Paphos police on Tuesday declined comment on allegations made by Mayor Phedonas Phedonos about an apartment block whose tenants included a drug dealer and a trafficker in migrants.
“The police follows up on any information provided by any member of the public, be it the mayor or anyone else. Other than that, we have no comment at this time,” Paphos police spokesman Michalis Nicolaou told the Cyprus Mail.
Earlier in the day, Phedonos told the state broadcaster about the building in Paphos, where allegedly a drug dealer lives on the second floor. This was well-known to the other tenants as well as among the neighbourhood, he claimed.
“Yesterday [Monday] I saw two police officers and told them about the complaints. They told me, ‘yes, it’s so-and-so, his name, of course we know him’,” Phedonos said.
The mayor went on to say that he personally visited the building about a month ago. He called the police, and an officer showed up at the site.
“Tenants of the building had complained to me repeatedly about the Syrian tenant, they know which flat it is. The police told me they know, and said ‘why don’t you call the head of Ykan [Drug Squad] and hopefully something can happen; they actually used that word – ‘hopefully’,” said Phedonos.
Phedonos said he didn’t call the head of the Drug Squad, but said the police official knows about the drug dealer.
The apartment block was in the news because the premises of the Apoel fan club are there. Police had made arrests over disturbances occurring after an Under-19 match between FC Paphos and Apoel last weekend.

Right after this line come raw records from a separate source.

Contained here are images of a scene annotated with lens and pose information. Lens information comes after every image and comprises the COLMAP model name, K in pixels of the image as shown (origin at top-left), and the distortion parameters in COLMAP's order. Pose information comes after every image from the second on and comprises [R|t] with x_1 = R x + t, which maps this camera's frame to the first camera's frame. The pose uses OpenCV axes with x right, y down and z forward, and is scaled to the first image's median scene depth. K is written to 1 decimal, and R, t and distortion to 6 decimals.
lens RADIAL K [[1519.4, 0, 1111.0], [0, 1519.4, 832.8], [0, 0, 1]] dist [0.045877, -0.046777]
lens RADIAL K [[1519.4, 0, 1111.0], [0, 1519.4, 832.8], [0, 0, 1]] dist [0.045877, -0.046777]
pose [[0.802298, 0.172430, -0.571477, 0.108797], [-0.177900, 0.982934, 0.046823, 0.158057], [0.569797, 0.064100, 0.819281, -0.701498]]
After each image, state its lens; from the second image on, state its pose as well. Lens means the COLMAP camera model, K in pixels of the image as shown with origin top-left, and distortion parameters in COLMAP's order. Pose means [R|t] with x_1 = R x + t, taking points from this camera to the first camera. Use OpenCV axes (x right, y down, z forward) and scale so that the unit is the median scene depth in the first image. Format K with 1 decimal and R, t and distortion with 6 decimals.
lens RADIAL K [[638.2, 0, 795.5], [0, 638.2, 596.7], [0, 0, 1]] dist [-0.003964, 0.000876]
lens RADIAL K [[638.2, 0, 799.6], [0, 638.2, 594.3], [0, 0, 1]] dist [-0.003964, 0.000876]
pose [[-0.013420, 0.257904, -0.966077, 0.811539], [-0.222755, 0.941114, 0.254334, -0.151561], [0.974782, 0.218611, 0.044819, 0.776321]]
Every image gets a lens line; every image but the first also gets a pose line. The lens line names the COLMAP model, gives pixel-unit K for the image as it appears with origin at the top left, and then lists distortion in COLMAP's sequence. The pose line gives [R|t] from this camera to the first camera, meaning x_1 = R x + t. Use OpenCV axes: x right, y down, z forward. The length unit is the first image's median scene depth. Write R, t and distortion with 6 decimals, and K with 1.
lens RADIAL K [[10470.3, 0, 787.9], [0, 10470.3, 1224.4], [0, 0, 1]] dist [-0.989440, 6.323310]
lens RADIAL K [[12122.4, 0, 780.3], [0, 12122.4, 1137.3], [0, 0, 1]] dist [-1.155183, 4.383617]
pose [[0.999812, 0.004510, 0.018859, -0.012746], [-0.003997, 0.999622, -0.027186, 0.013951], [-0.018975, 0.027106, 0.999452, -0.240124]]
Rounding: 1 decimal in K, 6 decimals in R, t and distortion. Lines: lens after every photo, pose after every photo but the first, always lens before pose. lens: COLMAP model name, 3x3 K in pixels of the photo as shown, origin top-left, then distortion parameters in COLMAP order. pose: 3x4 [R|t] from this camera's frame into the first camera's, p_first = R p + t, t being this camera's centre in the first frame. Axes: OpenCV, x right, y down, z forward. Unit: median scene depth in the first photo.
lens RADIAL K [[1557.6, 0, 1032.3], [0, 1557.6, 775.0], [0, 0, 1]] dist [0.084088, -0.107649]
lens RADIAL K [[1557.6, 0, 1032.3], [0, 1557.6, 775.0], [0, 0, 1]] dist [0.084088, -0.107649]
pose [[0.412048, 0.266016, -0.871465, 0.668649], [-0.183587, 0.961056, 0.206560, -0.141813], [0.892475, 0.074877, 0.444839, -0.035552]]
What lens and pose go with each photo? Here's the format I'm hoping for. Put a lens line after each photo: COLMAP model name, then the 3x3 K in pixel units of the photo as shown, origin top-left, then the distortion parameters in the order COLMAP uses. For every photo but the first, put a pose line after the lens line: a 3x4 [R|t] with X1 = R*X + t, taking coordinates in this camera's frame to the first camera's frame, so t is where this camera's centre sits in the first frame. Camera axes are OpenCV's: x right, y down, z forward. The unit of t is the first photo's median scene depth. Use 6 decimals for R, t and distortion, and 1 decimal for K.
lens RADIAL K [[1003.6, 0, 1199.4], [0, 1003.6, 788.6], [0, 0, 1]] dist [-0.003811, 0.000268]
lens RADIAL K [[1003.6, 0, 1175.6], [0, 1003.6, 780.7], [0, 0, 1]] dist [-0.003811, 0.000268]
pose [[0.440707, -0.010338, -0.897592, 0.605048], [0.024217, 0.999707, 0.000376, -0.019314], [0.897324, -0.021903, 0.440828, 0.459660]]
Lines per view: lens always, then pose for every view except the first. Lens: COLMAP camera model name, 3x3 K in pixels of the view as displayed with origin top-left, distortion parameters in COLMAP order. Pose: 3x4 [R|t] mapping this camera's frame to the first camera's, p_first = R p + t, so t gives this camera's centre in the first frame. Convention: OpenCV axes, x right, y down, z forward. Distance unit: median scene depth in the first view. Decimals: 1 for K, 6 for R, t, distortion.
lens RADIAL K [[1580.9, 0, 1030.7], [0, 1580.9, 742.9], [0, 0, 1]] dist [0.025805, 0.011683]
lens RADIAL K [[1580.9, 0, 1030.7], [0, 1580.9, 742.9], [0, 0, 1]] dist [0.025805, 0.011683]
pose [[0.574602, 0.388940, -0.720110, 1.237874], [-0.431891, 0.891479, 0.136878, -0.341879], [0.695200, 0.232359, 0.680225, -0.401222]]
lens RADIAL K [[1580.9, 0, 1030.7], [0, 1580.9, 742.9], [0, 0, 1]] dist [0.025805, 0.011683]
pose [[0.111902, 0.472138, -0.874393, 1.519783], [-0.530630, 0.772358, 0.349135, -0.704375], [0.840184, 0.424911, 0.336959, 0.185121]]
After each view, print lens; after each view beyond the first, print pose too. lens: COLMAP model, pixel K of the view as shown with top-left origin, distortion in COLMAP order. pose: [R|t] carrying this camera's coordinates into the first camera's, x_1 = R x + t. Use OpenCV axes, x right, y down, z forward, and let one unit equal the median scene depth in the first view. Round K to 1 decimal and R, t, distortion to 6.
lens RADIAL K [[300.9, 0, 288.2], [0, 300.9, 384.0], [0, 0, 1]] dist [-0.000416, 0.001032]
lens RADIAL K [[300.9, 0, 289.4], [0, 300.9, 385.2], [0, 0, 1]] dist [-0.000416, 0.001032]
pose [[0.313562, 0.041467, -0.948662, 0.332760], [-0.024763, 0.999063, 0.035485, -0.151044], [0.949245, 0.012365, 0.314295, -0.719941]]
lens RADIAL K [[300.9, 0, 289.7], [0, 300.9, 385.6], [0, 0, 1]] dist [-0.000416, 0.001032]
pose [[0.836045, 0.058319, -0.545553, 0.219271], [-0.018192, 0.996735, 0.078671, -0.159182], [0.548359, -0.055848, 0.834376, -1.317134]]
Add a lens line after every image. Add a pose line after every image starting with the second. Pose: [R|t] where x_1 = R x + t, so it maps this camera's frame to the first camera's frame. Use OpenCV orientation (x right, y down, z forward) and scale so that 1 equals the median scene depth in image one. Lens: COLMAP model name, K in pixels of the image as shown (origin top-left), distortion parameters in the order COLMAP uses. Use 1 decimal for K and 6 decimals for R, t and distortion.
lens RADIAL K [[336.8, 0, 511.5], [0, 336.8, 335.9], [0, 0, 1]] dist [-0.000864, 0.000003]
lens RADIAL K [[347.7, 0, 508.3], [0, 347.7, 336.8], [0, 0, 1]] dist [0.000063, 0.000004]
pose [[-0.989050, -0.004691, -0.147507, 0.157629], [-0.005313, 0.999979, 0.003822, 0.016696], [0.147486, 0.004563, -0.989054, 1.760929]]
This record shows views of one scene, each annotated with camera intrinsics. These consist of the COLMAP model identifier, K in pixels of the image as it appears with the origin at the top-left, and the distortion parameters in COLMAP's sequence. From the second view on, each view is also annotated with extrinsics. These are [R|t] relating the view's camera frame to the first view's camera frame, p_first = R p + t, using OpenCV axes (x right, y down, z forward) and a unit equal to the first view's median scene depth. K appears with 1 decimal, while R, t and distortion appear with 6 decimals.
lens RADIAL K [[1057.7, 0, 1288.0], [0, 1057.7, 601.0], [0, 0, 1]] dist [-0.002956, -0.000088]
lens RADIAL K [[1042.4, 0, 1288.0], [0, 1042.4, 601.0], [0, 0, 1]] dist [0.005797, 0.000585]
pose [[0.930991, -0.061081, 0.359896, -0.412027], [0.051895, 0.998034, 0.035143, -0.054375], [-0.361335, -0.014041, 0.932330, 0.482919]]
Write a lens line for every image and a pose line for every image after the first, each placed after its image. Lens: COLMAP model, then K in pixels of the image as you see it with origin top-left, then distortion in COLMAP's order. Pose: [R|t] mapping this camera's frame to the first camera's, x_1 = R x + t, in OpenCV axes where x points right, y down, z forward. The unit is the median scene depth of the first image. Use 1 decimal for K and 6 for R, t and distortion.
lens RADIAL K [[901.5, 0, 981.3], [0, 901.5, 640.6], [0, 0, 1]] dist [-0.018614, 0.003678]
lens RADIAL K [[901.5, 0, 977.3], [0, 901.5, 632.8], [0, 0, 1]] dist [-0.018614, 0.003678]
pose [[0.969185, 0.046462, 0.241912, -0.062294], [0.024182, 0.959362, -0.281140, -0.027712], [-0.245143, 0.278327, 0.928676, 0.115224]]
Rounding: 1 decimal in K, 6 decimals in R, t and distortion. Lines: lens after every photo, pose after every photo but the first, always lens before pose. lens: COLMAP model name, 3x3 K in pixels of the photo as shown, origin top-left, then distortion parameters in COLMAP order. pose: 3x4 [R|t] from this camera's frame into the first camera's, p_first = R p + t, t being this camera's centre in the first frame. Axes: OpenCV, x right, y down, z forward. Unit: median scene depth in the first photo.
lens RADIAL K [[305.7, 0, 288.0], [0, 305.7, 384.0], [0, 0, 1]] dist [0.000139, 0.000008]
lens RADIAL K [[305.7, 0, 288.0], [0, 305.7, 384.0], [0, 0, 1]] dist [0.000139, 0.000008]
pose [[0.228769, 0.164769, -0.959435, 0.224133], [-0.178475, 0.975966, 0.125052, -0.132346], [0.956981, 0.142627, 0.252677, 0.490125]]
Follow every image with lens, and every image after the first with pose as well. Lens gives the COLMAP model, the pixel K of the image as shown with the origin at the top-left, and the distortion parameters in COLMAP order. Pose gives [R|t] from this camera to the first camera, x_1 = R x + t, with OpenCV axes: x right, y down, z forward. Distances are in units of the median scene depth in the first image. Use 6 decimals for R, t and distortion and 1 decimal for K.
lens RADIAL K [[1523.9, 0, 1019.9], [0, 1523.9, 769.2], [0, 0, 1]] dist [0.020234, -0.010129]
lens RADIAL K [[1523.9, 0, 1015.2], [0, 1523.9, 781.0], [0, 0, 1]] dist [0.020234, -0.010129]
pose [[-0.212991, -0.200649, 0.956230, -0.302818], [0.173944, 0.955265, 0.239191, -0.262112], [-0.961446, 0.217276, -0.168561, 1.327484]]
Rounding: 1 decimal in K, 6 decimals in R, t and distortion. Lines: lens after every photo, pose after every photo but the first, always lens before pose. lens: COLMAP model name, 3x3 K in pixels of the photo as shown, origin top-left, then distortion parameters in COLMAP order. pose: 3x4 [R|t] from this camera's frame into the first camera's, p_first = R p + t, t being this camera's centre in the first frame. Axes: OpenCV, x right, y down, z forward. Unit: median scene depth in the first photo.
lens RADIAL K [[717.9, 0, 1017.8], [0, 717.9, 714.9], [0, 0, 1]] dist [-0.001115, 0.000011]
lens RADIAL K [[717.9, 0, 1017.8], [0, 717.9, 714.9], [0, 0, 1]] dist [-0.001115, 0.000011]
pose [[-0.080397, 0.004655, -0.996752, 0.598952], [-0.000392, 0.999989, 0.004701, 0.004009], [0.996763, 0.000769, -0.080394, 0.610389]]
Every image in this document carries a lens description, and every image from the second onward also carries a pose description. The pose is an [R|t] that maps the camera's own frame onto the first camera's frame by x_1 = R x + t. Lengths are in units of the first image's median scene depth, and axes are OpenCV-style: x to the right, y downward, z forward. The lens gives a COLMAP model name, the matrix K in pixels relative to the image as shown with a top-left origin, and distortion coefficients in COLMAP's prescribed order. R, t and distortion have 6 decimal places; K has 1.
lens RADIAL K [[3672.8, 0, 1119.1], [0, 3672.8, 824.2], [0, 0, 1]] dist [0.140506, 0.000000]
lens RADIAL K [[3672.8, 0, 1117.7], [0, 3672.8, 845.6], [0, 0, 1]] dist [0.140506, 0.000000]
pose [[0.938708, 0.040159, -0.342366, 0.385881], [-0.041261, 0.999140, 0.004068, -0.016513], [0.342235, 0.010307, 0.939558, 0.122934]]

The mayor also alleged that on the ground floor of the same building there are a father and son who bring across migrants from the north. “They get $2000 a head – that’s the going rate, it’s always in dollars,” Phedonos said. And he said Paphos police knew about this as well.
“They [traffickers] bring migrants from the north, and then continue to exploit them here. The exploitation is incredible. Some migrants can’t afford the whole amount, so the traffickers then act as middlemen, they find the migrants work somewhere and pocket their salary – what they’re owed for the crossover.”
Phedonos then hinted that police may be in cahoots with trafficking rings. He referred to an incident taking place earlier this month, when a boat loaded with migrants – initially intercepted while en route to Italy – took off from the port of Kato Paphos in the middle of the night without a departure permit. Twelve police officers were suspended over the affair, but later reinstated.
“The others came to the port in Kato Paphos, and they [police] pretend that it was not someone who helped them out by giving them fuel for the boat to leave. How did they [the migrants] get fuel?” Phedonos asked, adding: “These things cannot happen in a serious state.”
Contacted by the Cyprus Mail, Phedonos spoke of traffickers in migrants and asylum seekers.
“Some are Africans, and their associates in the south are Greek Cypriots – lawyers and even drug dealers who know the lay of the land, so to speak.”
Asked whether authorities are aware of these goings-on, he said “yes.”